▶ _Available data_

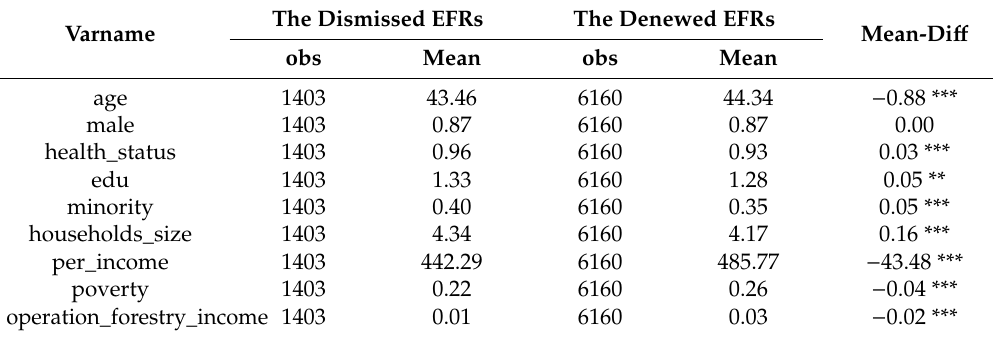
Table 7. Di ff erences between the characteristics of dismissed and renewed: meant t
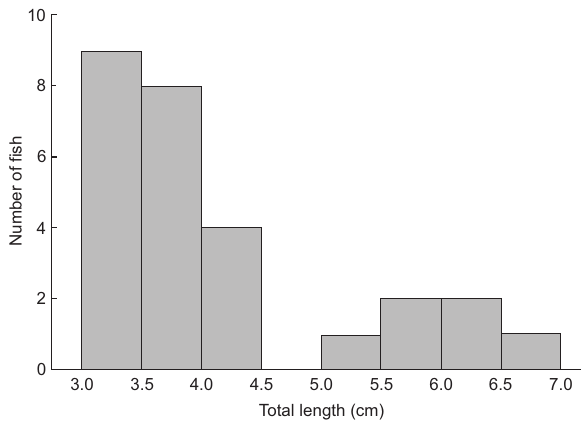
Figure 2. Number of fish per total length class tested for critical speed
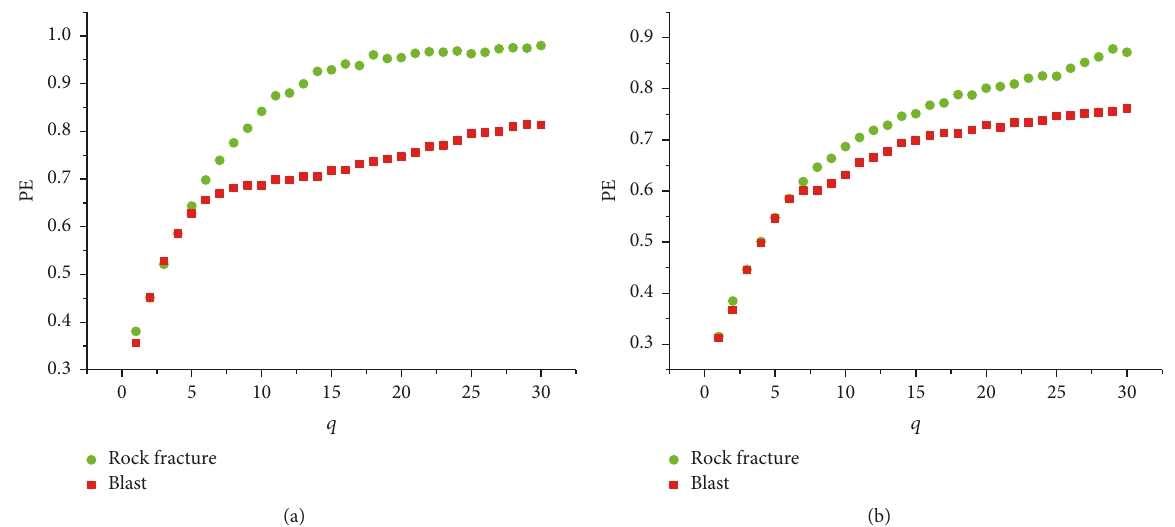
Figure 3: Effect of the scale factors on the PE values. (a) No. 1 sample; (b) No. 2 sample.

▶ _Exercise_
The listing above must be repeated exactly. Its pictures are not part of the copy.

▶ _Reply to the exercise_
Table 7. Di ff erences between the characteristics of dismissed and renewed: meant t
Figure 2. Number of fish per total length class tested for critical speed
Figure 3: Effect of the scale factors on the PE values. (a) No. 1 sample; (b) No. 2 sample.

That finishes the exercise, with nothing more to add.